Records for the task.
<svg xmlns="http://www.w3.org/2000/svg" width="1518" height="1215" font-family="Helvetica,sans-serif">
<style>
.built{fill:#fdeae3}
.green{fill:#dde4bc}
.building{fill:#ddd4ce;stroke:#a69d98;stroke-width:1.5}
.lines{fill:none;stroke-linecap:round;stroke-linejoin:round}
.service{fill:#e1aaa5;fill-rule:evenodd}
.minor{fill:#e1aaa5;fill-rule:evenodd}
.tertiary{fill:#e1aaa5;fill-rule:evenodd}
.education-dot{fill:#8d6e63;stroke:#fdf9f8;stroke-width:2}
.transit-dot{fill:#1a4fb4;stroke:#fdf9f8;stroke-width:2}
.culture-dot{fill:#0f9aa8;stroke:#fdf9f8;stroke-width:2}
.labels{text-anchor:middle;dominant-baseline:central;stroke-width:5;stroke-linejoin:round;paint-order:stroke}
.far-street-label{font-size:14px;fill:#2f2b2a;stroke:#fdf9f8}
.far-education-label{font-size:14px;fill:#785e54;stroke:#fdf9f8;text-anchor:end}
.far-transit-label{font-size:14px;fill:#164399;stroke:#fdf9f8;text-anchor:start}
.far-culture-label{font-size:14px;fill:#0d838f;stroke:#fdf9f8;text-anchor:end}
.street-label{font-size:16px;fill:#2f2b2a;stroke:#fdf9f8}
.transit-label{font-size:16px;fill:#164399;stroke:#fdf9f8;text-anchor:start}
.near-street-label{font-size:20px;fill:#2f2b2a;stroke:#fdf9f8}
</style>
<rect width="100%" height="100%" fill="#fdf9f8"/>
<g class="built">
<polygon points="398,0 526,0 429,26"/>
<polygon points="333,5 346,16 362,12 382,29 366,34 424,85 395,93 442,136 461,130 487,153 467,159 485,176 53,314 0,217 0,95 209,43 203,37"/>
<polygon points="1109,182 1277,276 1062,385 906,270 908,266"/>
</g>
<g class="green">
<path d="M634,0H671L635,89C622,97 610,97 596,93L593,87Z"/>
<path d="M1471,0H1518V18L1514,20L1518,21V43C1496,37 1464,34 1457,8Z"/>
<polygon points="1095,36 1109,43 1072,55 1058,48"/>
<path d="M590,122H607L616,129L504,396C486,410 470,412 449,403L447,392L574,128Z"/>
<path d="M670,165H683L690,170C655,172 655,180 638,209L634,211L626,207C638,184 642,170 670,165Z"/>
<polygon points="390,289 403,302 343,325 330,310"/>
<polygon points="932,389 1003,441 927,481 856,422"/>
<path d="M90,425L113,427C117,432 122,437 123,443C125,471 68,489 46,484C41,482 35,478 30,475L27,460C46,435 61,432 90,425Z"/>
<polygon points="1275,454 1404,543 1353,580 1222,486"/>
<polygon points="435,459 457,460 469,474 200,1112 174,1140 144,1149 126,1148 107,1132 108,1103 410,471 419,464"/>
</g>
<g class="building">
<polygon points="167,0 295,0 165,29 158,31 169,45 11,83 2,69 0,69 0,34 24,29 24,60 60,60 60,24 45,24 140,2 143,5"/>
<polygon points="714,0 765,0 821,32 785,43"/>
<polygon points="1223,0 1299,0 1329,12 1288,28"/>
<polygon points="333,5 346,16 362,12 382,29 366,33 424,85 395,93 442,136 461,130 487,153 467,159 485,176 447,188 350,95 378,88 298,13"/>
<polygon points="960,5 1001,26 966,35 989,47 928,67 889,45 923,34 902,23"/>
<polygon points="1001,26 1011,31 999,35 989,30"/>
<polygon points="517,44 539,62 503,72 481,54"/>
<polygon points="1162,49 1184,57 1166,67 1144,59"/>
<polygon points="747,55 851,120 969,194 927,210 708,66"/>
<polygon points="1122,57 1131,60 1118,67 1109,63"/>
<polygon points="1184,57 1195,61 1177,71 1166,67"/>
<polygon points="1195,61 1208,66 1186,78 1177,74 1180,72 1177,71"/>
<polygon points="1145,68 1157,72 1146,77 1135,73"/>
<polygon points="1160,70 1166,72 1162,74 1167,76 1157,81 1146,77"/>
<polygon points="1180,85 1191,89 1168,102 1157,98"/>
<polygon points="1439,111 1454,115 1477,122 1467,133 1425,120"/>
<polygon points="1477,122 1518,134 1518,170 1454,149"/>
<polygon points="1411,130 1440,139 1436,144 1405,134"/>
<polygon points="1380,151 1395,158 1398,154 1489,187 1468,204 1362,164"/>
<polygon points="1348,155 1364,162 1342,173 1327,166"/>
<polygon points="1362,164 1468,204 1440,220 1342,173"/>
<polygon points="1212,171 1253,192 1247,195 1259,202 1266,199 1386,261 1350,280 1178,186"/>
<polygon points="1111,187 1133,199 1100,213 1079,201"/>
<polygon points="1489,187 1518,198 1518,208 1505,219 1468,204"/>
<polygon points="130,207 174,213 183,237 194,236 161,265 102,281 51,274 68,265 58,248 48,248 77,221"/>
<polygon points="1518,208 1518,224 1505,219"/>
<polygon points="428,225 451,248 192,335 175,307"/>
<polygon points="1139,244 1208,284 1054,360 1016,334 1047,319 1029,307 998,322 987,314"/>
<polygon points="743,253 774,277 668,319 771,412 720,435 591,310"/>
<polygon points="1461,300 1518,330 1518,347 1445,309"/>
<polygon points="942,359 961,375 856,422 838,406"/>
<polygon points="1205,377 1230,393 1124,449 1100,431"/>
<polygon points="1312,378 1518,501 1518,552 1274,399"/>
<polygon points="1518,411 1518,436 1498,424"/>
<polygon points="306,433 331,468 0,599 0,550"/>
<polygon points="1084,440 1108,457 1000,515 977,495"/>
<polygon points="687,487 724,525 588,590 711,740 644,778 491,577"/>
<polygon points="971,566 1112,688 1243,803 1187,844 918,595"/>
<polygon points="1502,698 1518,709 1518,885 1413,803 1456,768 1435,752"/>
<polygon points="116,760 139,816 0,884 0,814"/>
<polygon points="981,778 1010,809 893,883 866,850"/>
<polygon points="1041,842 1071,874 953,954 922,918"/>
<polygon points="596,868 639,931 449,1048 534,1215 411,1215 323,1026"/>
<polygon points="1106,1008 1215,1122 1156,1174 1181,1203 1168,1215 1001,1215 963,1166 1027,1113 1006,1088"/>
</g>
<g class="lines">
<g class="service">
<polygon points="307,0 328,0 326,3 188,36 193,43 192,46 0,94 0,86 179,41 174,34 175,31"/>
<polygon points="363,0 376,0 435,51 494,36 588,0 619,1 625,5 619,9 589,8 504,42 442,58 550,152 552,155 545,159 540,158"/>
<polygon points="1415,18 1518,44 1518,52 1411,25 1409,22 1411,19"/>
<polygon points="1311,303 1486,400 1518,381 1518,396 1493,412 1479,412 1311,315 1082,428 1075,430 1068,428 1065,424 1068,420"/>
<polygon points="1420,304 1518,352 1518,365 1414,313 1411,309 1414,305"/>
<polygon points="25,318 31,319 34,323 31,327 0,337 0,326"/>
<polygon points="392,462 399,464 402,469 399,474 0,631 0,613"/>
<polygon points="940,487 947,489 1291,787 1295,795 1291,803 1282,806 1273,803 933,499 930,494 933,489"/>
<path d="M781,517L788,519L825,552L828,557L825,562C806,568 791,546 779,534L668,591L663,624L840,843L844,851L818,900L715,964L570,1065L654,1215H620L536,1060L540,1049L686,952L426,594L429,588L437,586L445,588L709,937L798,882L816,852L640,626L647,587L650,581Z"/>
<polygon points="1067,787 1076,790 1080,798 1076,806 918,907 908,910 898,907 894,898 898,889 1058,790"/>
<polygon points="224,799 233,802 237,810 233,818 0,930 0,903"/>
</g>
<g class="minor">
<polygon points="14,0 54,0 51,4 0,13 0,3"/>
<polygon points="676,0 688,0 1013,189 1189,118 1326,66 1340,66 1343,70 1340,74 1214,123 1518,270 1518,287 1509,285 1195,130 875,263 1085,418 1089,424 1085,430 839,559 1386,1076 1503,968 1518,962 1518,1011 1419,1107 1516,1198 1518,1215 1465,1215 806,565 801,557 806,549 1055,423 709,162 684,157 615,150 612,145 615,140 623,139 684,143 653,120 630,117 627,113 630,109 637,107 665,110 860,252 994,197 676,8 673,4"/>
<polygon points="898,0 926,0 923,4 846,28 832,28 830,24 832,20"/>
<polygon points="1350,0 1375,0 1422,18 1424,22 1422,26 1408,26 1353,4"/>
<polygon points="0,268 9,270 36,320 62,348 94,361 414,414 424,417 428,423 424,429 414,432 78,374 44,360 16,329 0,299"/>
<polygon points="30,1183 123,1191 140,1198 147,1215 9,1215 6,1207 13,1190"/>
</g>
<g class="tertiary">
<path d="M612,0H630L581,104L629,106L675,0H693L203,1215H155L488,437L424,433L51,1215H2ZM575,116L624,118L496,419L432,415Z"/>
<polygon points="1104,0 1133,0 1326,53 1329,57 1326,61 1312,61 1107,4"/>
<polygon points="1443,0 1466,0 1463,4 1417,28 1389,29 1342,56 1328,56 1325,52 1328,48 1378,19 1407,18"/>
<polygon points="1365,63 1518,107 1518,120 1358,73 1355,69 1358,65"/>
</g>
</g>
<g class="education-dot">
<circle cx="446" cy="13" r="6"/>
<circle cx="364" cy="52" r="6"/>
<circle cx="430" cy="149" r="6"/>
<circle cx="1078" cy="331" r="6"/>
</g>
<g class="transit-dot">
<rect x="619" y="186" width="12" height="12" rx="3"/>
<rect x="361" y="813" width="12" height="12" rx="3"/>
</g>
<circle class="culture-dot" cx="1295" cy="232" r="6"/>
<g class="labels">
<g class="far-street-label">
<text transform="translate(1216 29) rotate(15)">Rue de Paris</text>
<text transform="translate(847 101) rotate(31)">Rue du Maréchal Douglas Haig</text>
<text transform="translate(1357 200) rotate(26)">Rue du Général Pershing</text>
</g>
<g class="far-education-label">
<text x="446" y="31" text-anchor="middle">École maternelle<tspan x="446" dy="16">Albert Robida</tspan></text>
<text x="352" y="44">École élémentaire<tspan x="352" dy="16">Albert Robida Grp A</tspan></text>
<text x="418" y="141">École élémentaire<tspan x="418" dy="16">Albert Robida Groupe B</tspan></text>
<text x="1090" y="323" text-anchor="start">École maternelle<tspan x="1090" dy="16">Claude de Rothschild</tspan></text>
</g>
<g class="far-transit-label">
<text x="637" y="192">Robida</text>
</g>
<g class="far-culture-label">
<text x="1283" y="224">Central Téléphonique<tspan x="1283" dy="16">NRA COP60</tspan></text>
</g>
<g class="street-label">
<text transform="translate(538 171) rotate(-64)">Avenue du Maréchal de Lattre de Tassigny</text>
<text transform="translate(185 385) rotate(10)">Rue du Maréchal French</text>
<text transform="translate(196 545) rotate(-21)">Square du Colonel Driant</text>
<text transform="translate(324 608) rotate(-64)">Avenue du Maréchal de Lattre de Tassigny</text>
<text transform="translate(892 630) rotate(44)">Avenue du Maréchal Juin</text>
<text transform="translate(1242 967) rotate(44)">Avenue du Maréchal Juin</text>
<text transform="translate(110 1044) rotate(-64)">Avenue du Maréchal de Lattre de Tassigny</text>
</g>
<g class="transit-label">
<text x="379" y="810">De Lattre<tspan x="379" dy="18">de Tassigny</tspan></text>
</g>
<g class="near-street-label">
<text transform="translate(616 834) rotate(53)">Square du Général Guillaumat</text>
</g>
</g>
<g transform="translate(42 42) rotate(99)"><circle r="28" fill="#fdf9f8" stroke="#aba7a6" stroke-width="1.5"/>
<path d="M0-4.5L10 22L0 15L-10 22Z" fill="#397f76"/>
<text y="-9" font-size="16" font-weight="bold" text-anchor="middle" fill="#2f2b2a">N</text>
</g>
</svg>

Aim of the task.
The answer must consist of every line from the entries above that contains "lines".

Response to the task.
.lines{fill:none;stroke-linecap:round;stroke-linejoin:round}
<g class="lines">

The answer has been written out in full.